Report the count of lines below in which the string "Public" occurs; include nothing else.

++++++++++++++++++++

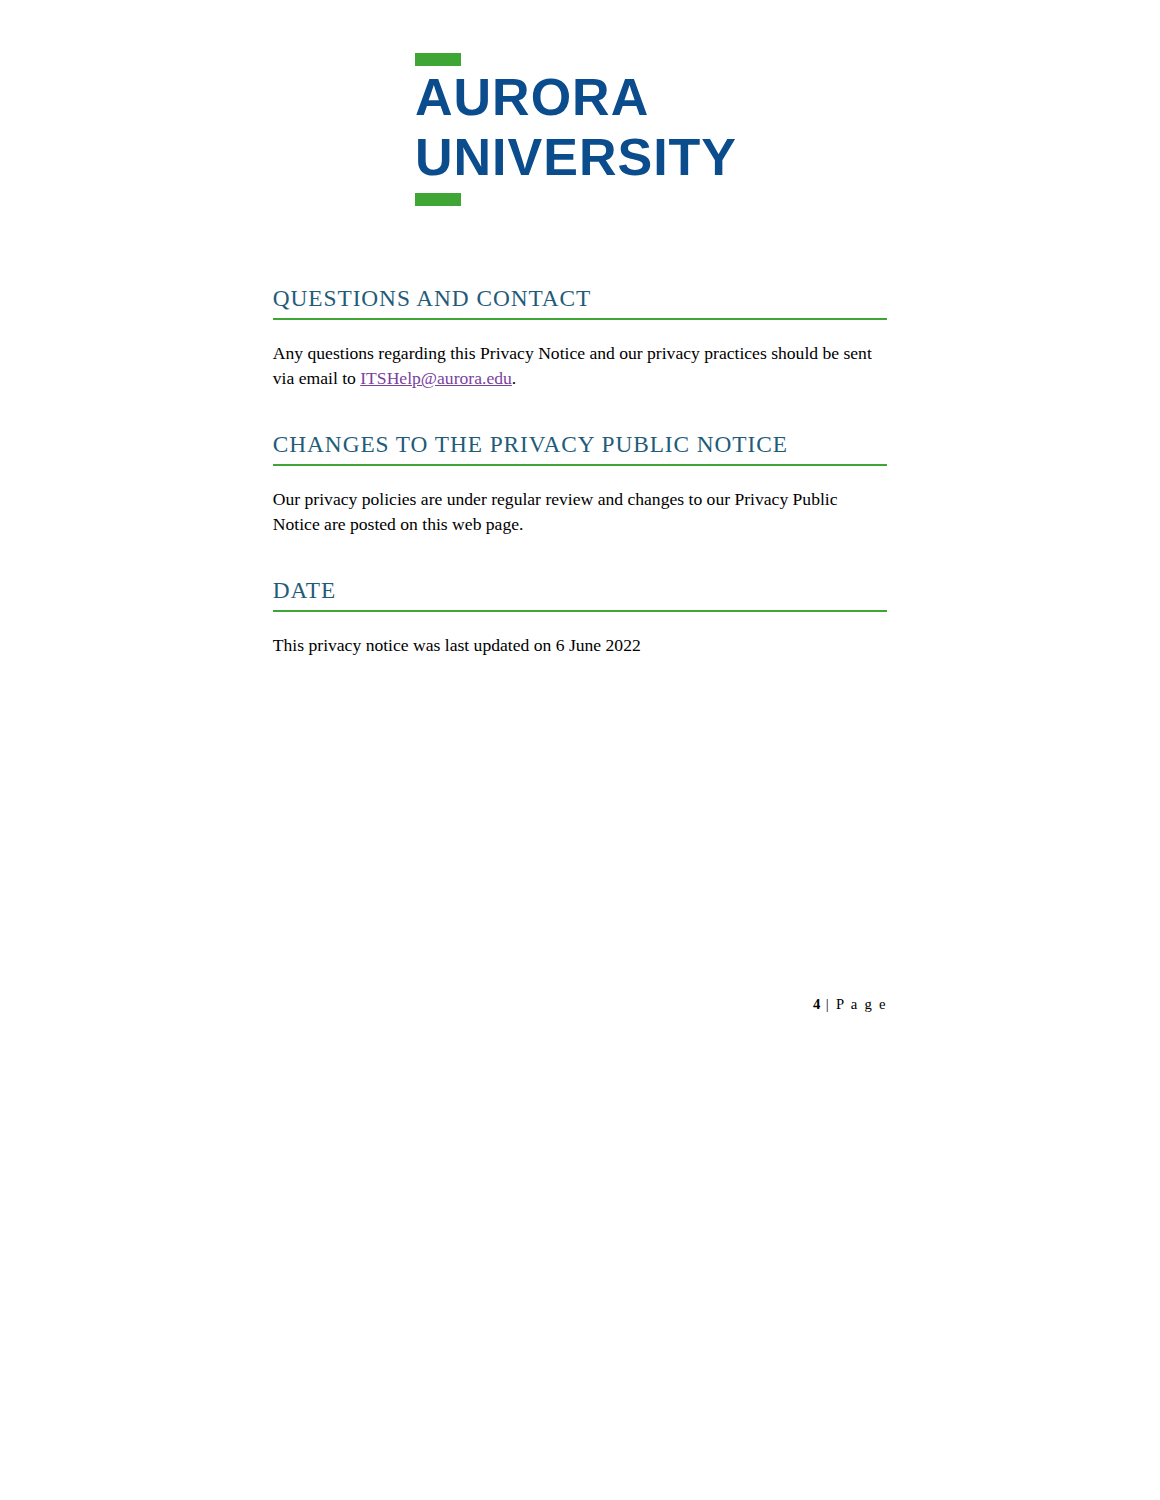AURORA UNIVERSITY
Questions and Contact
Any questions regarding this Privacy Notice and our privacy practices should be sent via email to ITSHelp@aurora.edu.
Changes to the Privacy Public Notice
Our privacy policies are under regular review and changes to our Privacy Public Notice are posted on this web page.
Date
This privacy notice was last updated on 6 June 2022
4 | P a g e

++++++++++++++++++++

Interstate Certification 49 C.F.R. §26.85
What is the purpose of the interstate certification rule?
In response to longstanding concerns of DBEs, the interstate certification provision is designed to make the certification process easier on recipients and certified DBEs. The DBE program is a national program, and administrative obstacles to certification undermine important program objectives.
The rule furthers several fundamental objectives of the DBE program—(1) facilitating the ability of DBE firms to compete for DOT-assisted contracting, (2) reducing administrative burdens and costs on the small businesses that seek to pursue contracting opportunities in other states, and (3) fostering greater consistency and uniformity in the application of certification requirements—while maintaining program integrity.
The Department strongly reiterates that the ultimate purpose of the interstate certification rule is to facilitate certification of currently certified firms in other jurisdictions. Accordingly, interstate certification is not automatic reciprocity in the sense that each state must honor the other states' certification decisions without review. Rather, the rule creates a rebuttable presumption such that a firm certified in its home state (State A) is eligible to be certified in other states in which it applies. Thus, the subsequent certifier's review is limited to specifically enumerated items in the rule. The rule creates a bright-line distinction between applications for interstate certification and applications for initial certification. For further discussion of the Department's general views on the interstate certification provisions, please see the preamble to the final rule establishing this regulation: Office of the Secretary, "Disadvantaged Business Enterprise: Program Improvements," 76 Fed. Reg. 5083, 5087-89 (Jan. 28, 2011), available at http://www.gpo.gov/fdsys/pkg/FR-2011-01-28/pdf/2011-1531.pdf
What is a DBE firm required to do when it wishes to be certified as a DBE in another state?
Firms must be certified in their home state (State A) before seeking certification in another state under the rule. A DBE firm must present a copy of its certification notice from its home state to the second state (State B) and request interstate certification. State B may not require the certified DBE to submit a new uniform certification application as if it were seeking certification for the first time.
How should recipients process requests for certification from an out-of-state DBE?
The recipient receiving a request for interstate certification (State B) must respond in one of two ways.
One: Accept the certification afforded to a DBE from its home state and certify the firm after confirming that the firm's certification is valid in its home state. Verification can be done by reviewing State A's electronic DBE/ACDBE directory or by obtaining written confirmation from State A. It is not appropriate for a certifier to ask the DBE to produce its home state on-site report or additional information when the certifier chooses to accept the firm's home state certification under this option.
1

++++++++++++++++++++

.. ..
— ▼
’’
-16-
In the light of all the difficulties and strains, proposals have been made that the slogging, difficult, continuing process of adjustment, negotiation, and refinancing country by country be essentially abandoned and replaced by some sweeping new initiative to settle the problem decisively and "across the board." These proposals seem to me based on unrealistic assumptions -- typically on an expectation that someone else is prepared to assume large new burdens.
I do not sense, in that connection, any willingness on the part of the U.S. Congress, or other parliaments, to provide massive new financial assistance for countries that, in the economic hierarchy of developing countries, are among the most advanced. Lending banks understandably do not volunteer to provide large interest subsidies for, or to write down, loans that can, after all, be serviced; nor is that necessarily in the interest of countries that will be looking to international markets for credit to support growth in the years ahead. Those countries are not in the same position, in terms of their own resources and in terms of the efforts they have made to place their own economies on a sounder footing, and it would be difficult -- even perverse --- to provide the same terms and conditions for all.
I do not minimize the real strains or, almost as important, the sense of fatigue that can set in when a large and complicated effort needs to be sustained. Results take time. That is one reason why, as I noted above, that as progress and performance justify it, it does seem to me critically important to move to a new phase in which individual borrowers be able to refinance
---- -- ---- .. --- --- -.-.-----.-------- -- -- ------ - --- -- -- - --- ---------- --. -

++++++++++++++++++++

- [Solved problem]:
2